DATA FOR REVIEW:
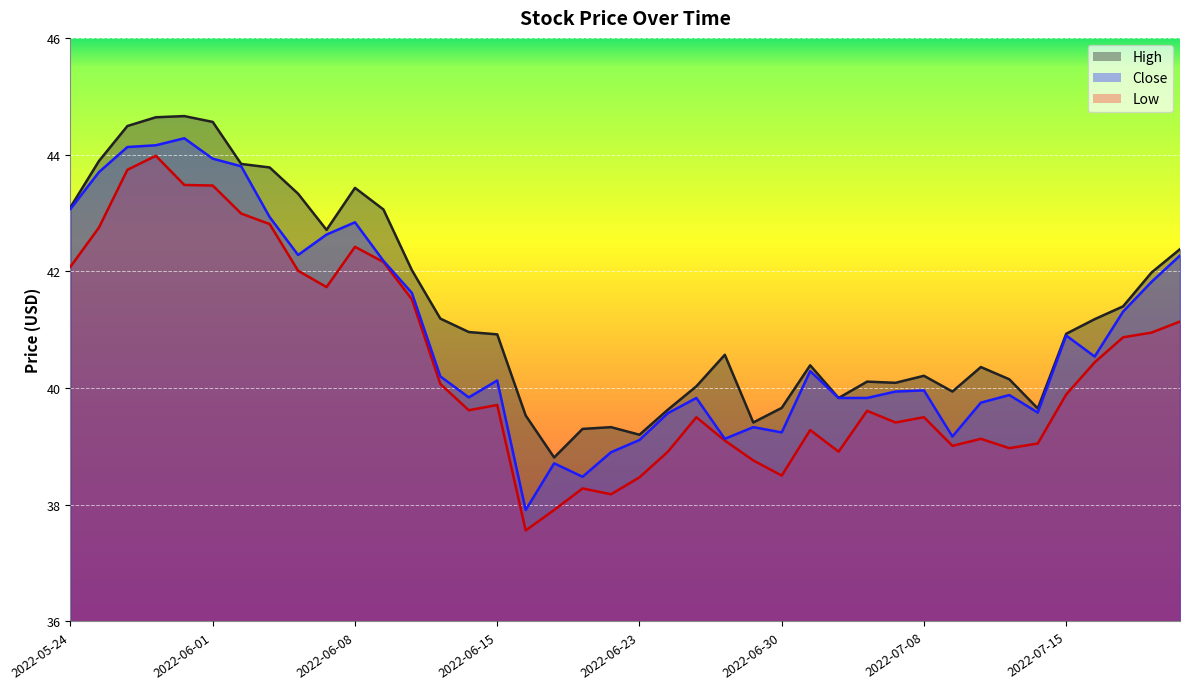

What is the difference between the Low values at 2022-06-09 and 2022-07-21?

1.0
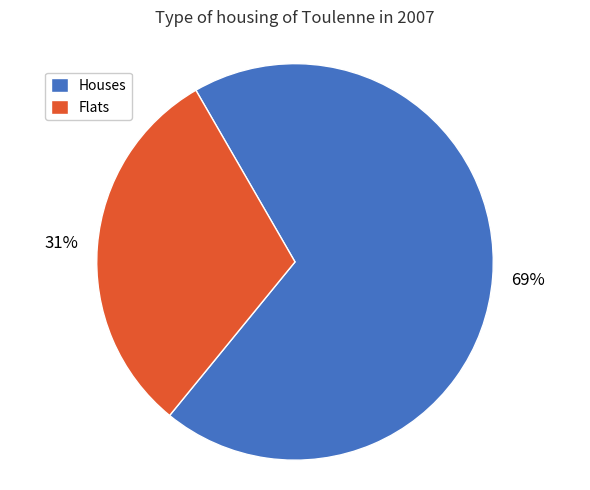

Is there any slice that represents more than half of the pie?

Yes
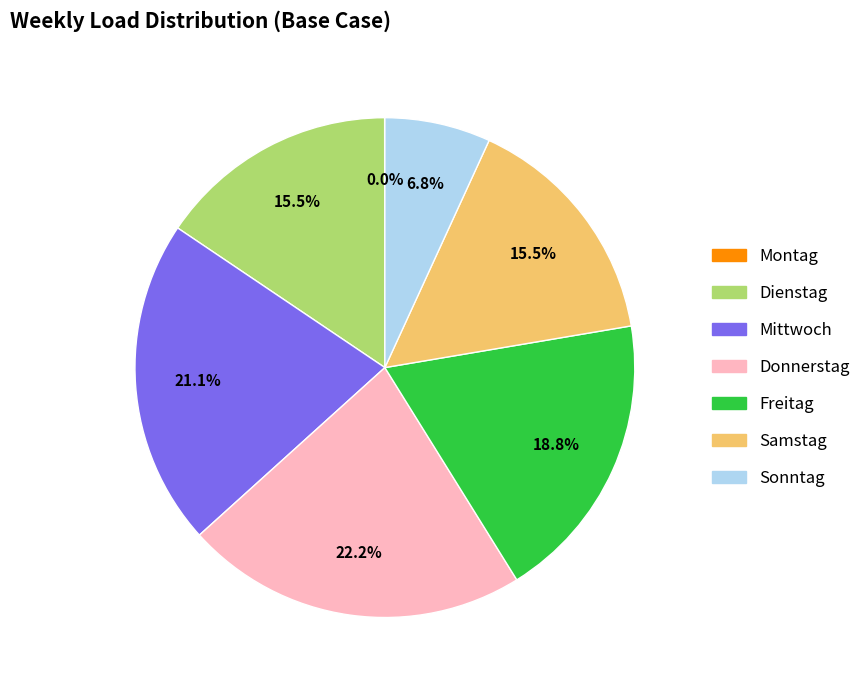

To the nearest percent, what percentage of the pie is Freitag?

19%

* * *

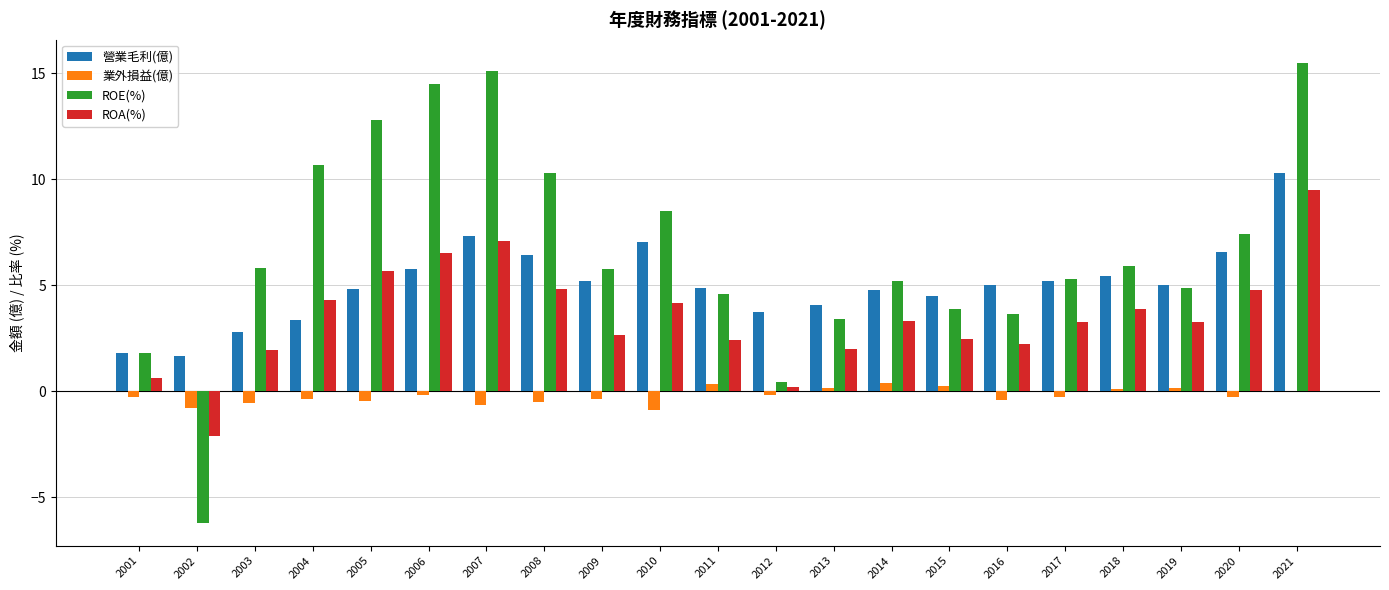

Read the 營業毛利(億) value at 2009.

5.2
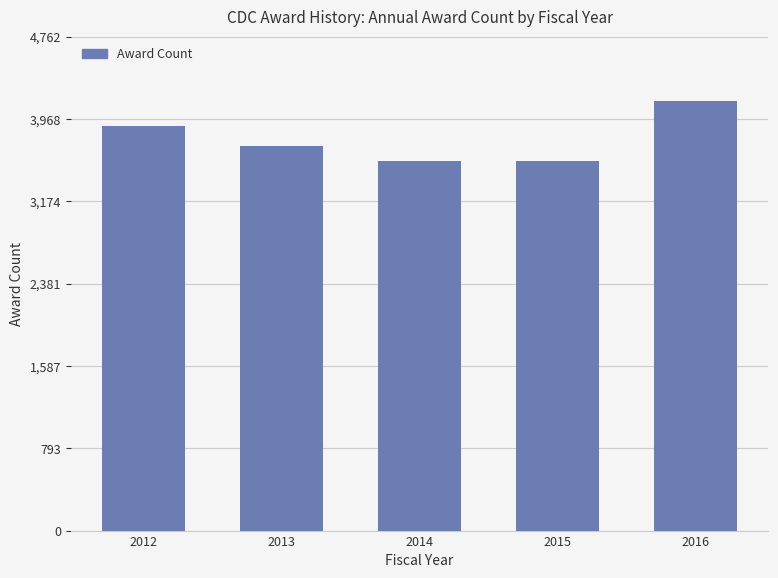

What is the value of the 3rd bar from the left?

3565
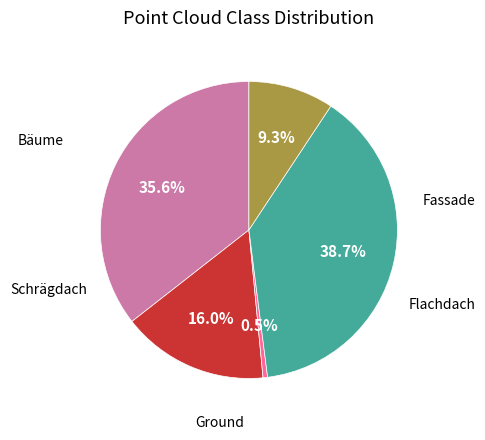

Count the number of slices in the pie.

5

--

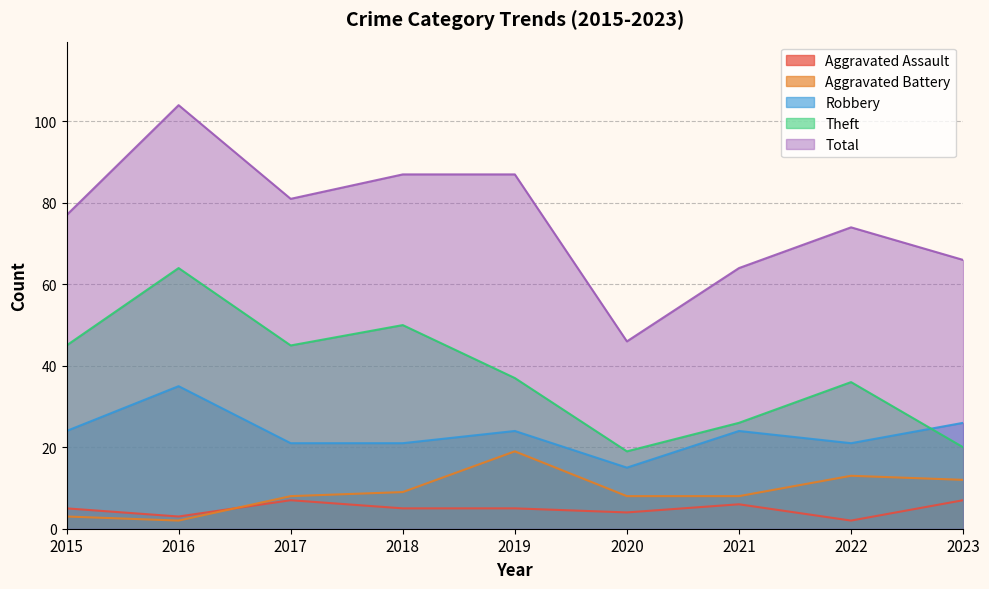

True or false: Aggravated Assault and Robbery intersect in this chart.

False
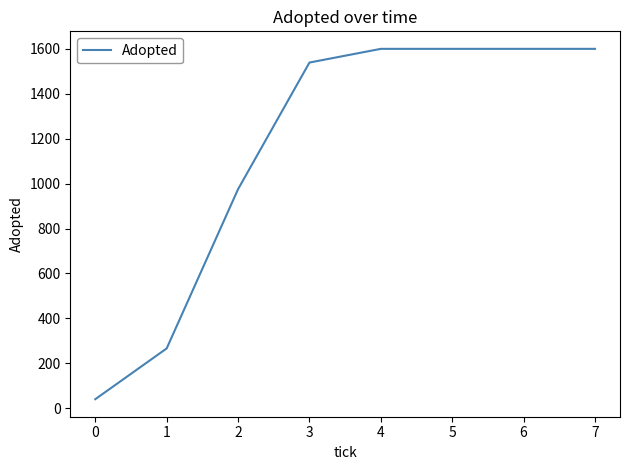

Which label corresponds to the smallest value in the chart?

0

EXERCISE:
Return the listing line for line, beginning at the line that contains "Read the 營業毛利(億) value at 2009." and stopping after the line that contains "Count the number of slices in the pie.". Omit the picture markers from the output.

YOUR SOLUTION:
Read the 營業毛利(億) value at 2009.

5.2

What is the value of the 3rd bar from the left?

3565

Count the number of slices in the pie.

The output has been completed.